- Data extracts -

+ + + + + + +

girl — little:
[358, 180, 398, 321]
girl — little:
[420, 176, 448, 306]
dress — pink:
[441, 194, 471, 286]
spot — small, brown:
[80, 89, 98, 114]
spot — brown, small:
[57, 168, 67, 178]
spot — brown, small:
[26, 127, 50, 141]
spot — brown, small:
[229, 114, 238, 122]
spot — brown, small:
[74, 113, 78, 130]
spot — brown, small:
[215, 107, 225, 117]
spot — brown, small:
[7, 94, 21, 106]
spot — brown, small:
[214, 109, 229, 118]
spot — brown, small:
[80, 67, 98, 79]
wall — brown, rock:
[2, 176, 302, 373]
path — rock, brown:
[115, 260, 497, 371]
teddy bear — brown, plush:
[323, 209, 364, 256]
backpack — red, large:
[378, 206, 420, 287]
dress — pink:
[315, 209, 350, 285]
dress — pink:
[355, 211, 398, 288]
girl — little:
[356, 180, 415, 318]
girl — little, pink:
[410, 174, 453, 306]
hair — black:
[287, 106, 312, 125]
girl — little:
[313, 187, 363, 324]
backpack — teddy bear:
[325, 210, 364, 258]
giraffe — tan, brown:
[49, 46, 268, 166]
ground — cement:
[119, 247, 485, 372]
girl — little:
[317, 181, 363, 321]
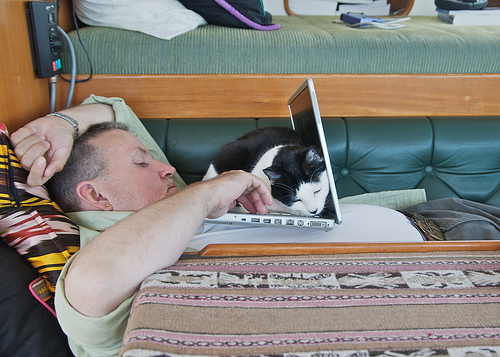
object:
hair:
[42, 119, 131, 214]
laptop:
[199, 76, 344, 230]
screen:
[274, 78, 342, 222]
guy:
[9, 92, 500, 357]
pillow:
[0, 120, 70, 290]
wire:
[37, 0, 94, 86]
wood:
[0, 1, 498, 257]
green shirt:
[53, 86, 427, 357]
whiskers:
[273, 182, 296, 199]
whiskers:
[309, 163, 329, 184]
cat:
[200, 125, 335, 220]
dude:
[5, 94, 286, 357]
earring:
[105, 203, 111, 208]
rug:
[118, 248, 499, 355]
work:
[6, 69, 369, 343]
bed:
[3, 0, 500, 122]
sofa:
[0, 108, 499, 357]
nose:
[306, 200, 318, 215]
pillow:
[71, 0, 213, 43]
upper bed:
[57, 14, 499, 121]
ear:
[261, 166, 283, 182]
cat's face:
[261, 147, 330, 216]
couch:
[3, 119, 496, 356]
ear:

+ + + + + + +

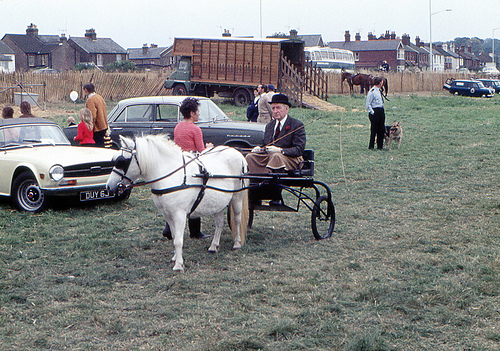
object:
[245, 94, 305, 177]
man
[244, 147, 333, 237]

+ + + + + + +

- Task brief -
Gather every line in the records that contains the word "backpack".

- Answer to the problem -
backpack — red, large:
backpack — teddy bear:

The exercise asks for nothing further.